Abstract: Living systems exhibit a range of fundamental characteristics: they are active, self-referential, self-modifying systems. This paper explores how these characteristics create challenges for conventional scientific approaches and why they require new theoretical and formal frameworks. We introduce a distinction between 'natural time', the continuing present of physical processes, and 'representational time', with its framework of past, present and future that emerges with life itself. Representational time enables memory, learning and prediction, functions of living systems essential for their survival. Through examples from evolution, embryogenesis and metamorphosis we show how living systems navigate the apparent contradictions arising from self-reference as natural time unwinds self-referential loops into developmental spirals. Conventional mathematical and computational formalisms struggle to model self-referential and self-modifying systems without running into paradox. We identify promising new directions for modelling self-referential systems, including domain theory, co-algebra, genetic programming, and self-modifying algorithms. There are broad implications for biology, cognitive science and social sciences, because self-reference and self-modification are not problems to be avoided but core features of living systems that must be modelled to understand life's open-ended creativity.

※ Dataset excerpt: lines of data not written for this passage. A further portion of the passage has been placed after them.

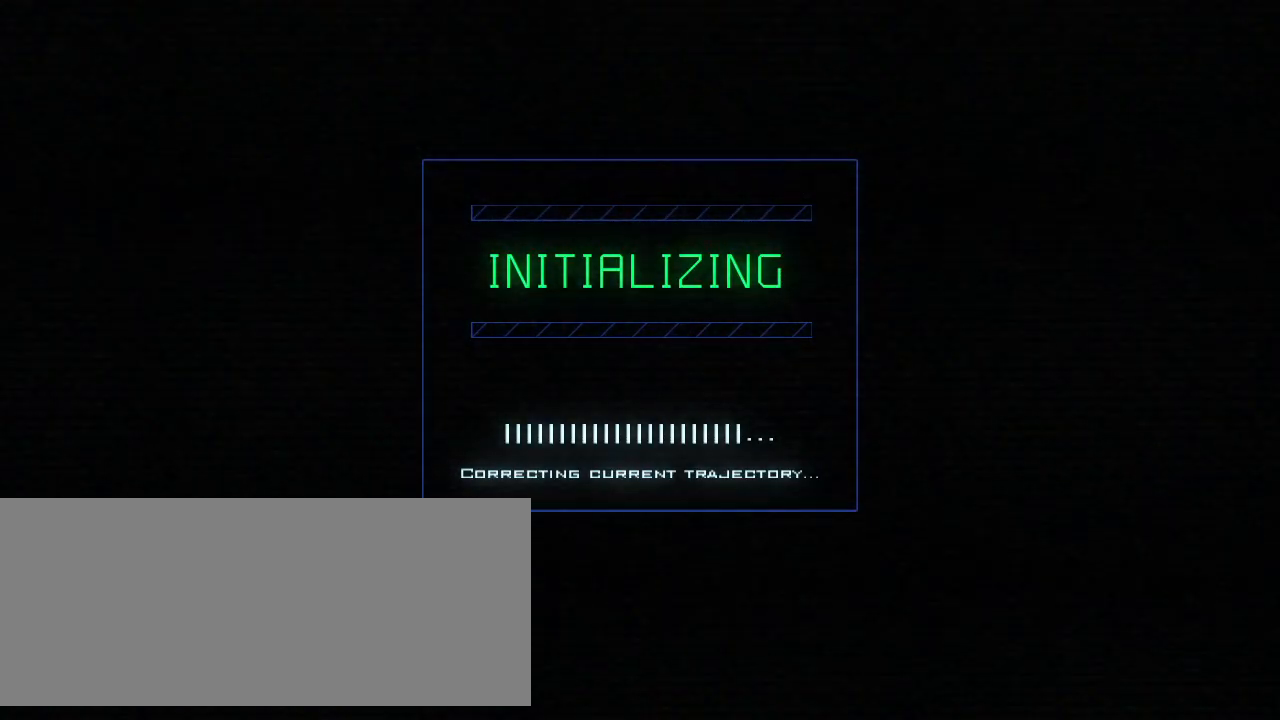
{"keys": [], "events": []}
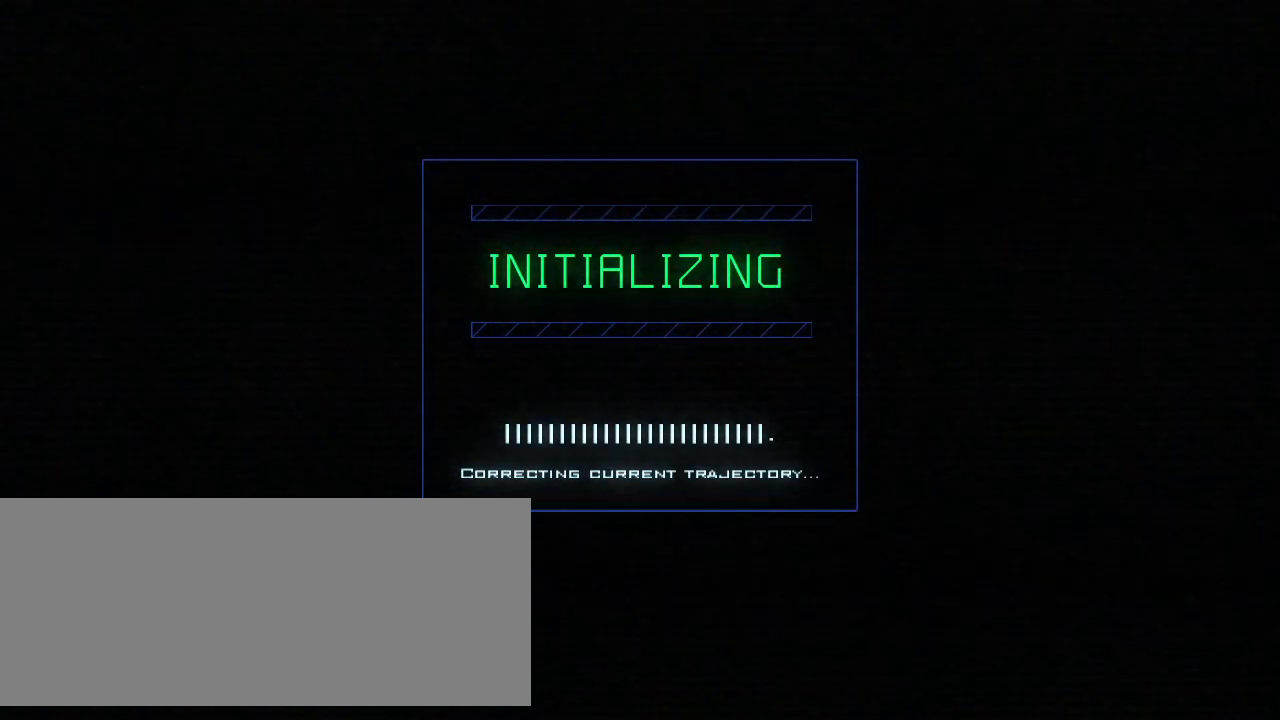
{"keys": [], "events": []}
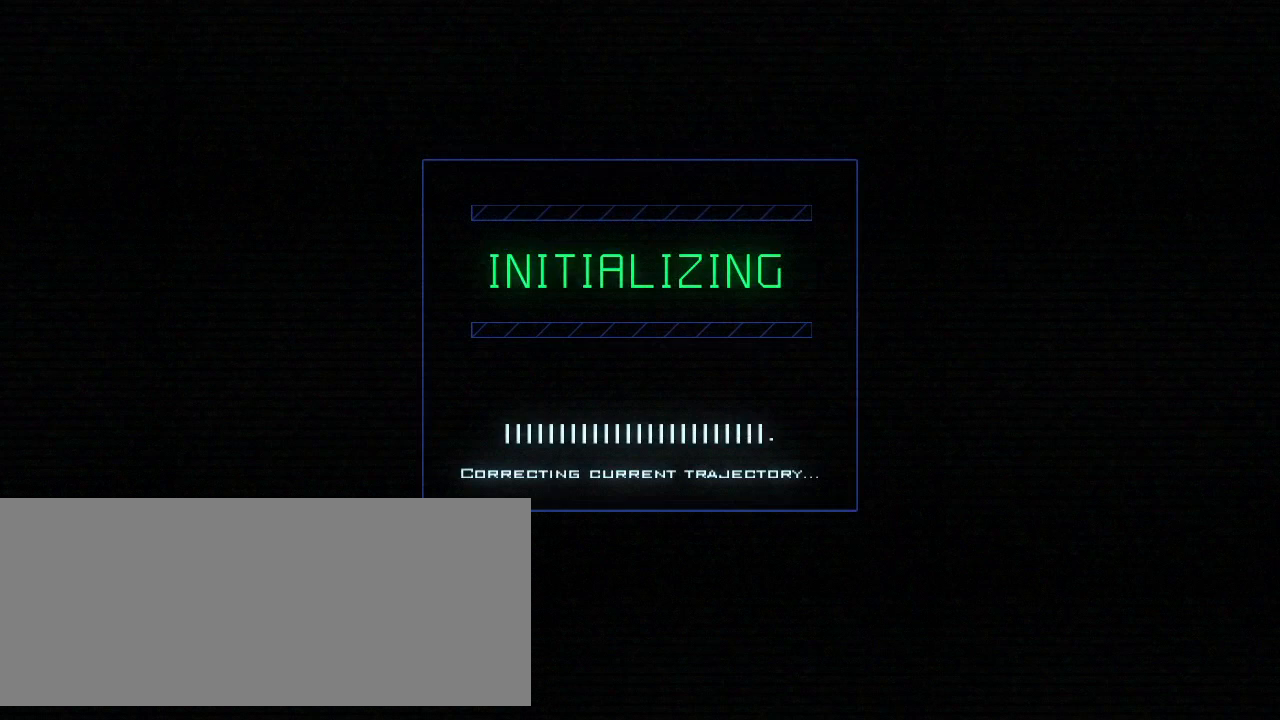
{"keys": [], "events": []}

• The paper introduces a framework distinguishing natural time and representational time to resolve self-reference paradoxes in living systems.
• It surveys mathematical and computational tools, including coalgebra and genetic programming, to model self-modifying, open-ended dynamics.
• The paper outlines implications for biology, cognitive science, and social systems, urging new paradigms for dynamic, hierarchical modeling.

Open Questions about Time and Self-reference in Living Systems

Introduction: Theoretical Motivation and Scope

This paper addresses the foundational challenges posed by self-reference, self-modification, and temporality in living systems, arguing that these features fundamentally distinguish biological and social systems from typical physical systems. The authors contend that conventional scientific and mathematical paradigms, which are well-suited for modeling static or externally-driven systems, are inadequate for capturing the open-ended creativity and dynamical self-modification characteristic of life. The paper synthesizes perspectives from philosophy, biology, mathematics, and computer science to propose new conceptual and formal frameworks for modeling living systems, with a particular focus on the distinction between "natural time" (the ongoing present of physical processes) and "representational time" (the temporality that emerges with life, enabling memory, learning, and anticipation).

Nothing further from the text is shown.